Y allí estaba ella, yaciendo frente al monstruo que había provocado las declinaciones de su filosofía, ese ser que con sugerentes y lógicos pero reales arrebatos de ética monstruosa que en parte en vano había logrado cambiarla. El viejo vástago la miro a los ojos. Su dura mirada penetraba en el alma de la joven cainita corrompida por la sensación de furia y tristeza, no obstante su pálida semblante, apacible como la mismísima nieve aparentaba la exposición de un orgullo terco y propio del linaje al que ella pertenecía...
El silencio reinaba en el palacio de la sangre casi como un réquiem que se extingue en el infinito y la impávida sensación que parecía tan eterna como el rencor del alma de Jocelyn fue interrumpida por Pierce el sacerdote encargado de los rituales de iniciación, que con su monótona y apagada voz le indico “quítese sus ropajes y báñese en la sangre de sus hermanos para ser purificada tanto en cuerpo y alma, su excelencia Jocelyn".Ya conocía el ritual y nunca había logrado entender, por lo menos del todo, la significación religiosa que ello acarreaba empero la respetaba con la ferviente pasión de su alma guerrera. Una vez terminado el sagrado procedimiento, ella alzo su mirada perdida en el horizonte donde se desdibujaban incorpóreas formas y sombras, podía sentirse en otro lugar, distinto pero conocido. Las voces se perdían en una melodía extraña y sin sentido y el negruzco paisaje solo iluminado por tramos mostraba la presencia de cuatro pilares que servían de soporte a su templo o quizás su alma y en el fondo donde la vista humana pierde su percepción y solo la oscuridad puede llegar esta la habitación central, una cárcel de piedra sellada.Finalmente volvio en si y mas ya no pudo hacer que mirar a su padre y con la etiqueta a la que acostumbraba, susurrarle “ Stipenduim pecatti mors est" y seguido a ello con actitud burlona solo profirió a su malvado e insensible progenitor que yacía inmóvil y perplejo, "Morte Ascendo", mientras se colocaba sus ropajes.
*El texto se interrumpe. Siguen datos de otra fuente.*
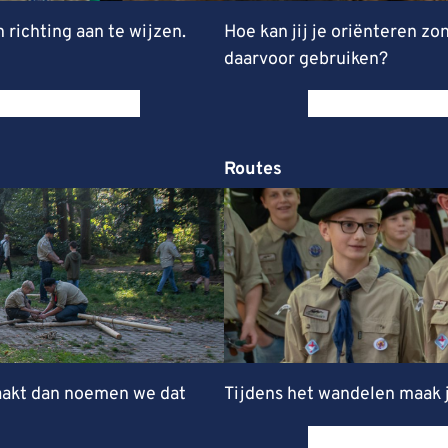
richting aan te wijzen.
Hoe kan jij je oriënteren 
daarvoor gebruiken?
Routes
aakt dan noemen we dat
Tijdens het wandelen maak j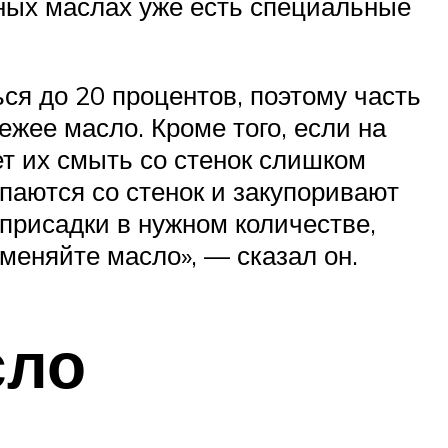
нных маслах уже есть специальные
ся до 20 процентов, поэтому часть
жее масло. Кроме того, если на
т их смыть со стенок слишком
ыпаются со стенок и закупоривают
присадки в нужном количестве,
меняйте масло», — сказал он.
сло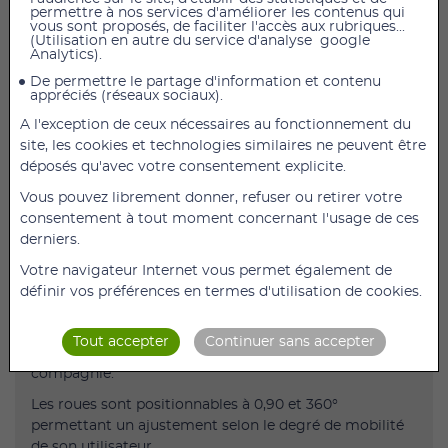
permettre à nos services d'améliorer les contenus qui
AJOUTER AU PANIER
vous sont proposés, de faciliter l'accès aux rubriques...
(Utilisation en autre du service d'analyse google
Analytics).
Rollator 4 roues R08 Bleu
De permettre le partage d'information et contenu
Prise en charge LPP
appréciés (réseaux sociaux).
Description
A l'exception de ceux nécessaires au fonctionnement du
site, les cookies et technologies similaires ne peuvent être
Déambulateur robuste et léger de la dernière
déposés qu'avec votre consentement explicite.
génération, conçu pour offrir stabilité, confort et
autonomie.
Vous pouvez librement donner, refuser ou retirer votre
consentement à tout moment concernant l'usage de ces
Équipé d'un siège rabattable, d'un large panier et d'un
derniers.
sac amovible pour faciliter vos déplacements.
Votre navigateur Internet vous permet également de
Réglable en hauteur et sécurisé grâce aux freins
définir vos préférences en termes d'utilisation de cookies.
centralisés sur la poignée de poussée.
Le déambulateur fait office de chariot de course et
Tout accepter
Continuer sans accepter
permet également d'y placer son animal de
compagnie.
Les roues sont positionnables à 0,90 et 360°
permettant un ajustement selon le degré de mobilité
de son utilisateur.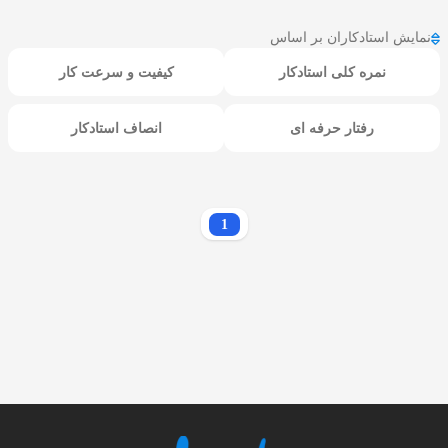
نمایش استادکاران بر اساس
نمره کلی استادکار
کیفیت و سرعت کار
رفتار حرفه ای
انصاف استادکار
1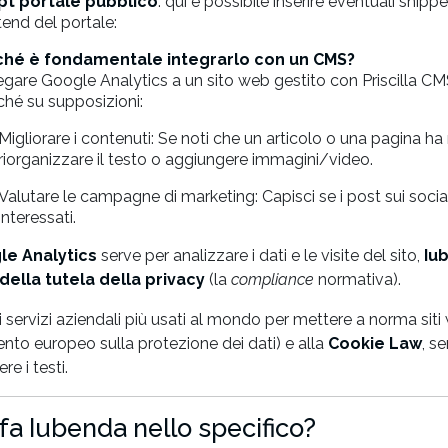
pt portale pubblico
: qui è possibile inserire eventuali snipp
tend del portale:
ché è fondamentale integrarlo con un CMS?
egare Google Analytics a un sito web gestito con Priscilla CMS
ché su supposizioni:
Migliorare i contenuti: Se noti che un articolo o una pagina ha
riorganizzare il testo o aggiungere immagini/video.
Valutare le campagne di marketing: Capisci se i post sui social 
interessati.
le Analytics
serve per analizzare i dati e le visite del sito,
Iu
 della tutela della privacy
(la
compliance
normativa).
i servizi aziendali più usati al mondo per mettere a norma si
nto europeo sulla protezione dei dati) e alla
Cookie Law
, s
re i testi.
fa Iubenda nello specifico?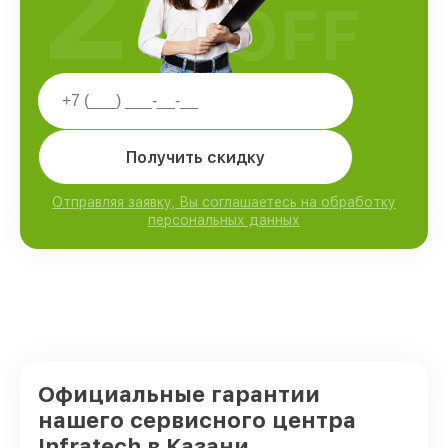
25
OFF
Получить скидку
Отправляя заявку, Вы соглашаетесь на обработку
персональных данных
Официальные гарантии
нашего сервисного центра
Infratech в Казани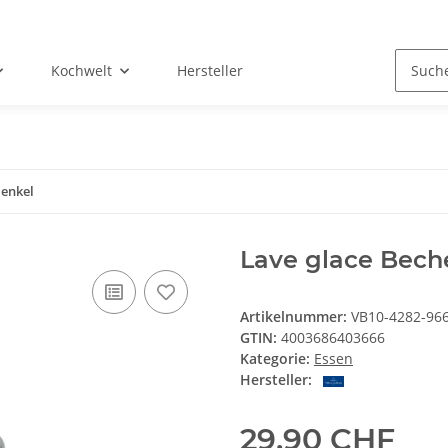
Kochwelt
Hersteller
Henkel
Lave glace Bech
Artikelnummer:
VB10-4282-96
GTIN:
4003686403666
Kategorie:
Essen
Hersteller:
29,90 CHF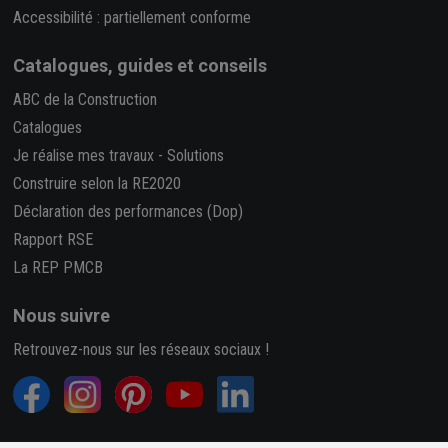
Accessibilité : partiellement conforme
Catalogues, guides et conseils
ABC de la Construction
Catalogues
Je réalise mes travaux
-
Solutions
Construire selon la RE2020
Déclaration des performances (Dop)
Rapport RSE
La REP PMCB
Nous suivre
Retrouvez-nous sur les réseaux sociaux !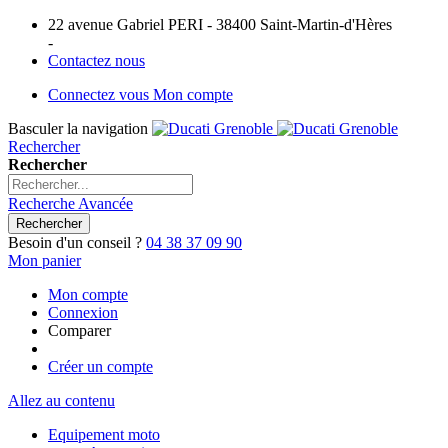
22 avenue Gabriel PERI - 38400 Saint-Martin-d'Hères
-
Contactez nous
Connectez vous
Mon compte
Basculer la navigation
Rechercher
Rechercher
Recherche Avancée
Rechercher
Besoin d'un conseil ?
04 38 37 09 90
Mon panier
Mon compte
Connexion
Comparer
Créer un compte
Allez au contenu
Equipement moto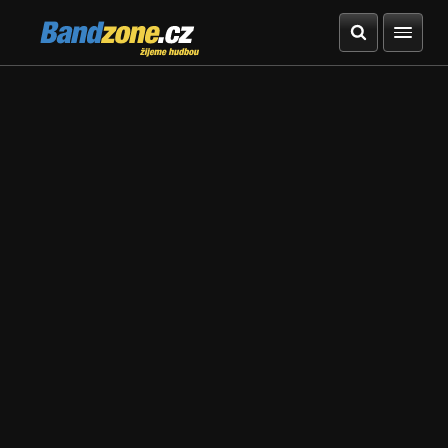
Bandzone.cz
žijeme hudbou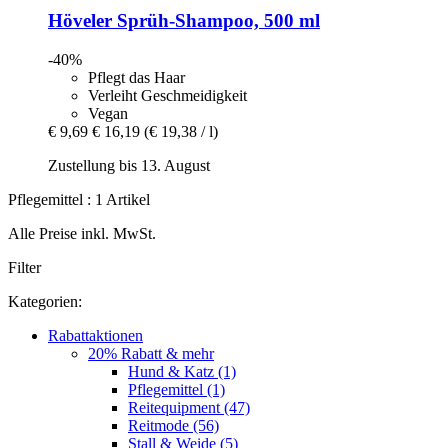
Höveler
Sprüh-​Shampoo, 500 ml
-40%
Pflegt das Haar
Verleiht Geschmeidigkeit
Vegan
€ 9,69
€ 16,19
(€ 19,38 / l)
Zustellung bis 13. August
Pflegemittel : 1 Artikel
Alle Preise inkl. MwSt.
Filter
Kategorien:
Rabattaktionen
20% Rabatt & mehr
Hund & Katz (1)
Pflegemittel (1)
Reitequipment (47)
Reitmode (56)
Stall & Weide (5)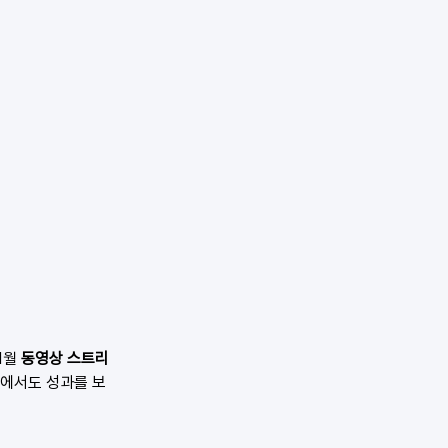
1월 
동영상 스트리
율
에서도 성과를 보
Ciertamente la comunicación uso de puente a tales palabras, no es que no las necesitaran, solo es que ambos conocían ya lo que habitaba en el alma del otro y lo que a simple vista parecía el reconocimiento y la sublevación de un padre hacia su exitosa hija, en sus almas representaba la declaración de guerra de dos criaturas sedientas de poder, orgullo ciego y odio.
Un gran festín acompañaba a la cruel realidad, pero eso a los cainitas no les importaba, en su lugar donde debería imperar el respeto y la aceptación sobraba la ignorancia de aquellos que sin desearlo , ya formaban parte del juego de Jocelyn y ellos obrarían o no en la partida de dominación hacia su querido y ahora enemigo Sire.
Las risas llenaron el recinto y el éxtasis regodeaba el alma de todos en el lugar, hasta en aquellos que ni siquiera antes habían conocido dicho sentimiento. Ambos bebieron una copa mirándose fijamente y al terminar ese trago amistoso solo quedo en el aire, resonando entre letanías sin sentido una despedida cordial que no carecía de tono amenazador ni menos, solo un "adiós hija mía, hasta otra noche que nos cruce".
Una nueva historia se estaba contando en el espejo de la eternidad y ahora era Jocelyn quien escribía su destino, una nueva era que traería paz, pero ya saben como dice el refrán el que quiera paz que se prepare para la guerra.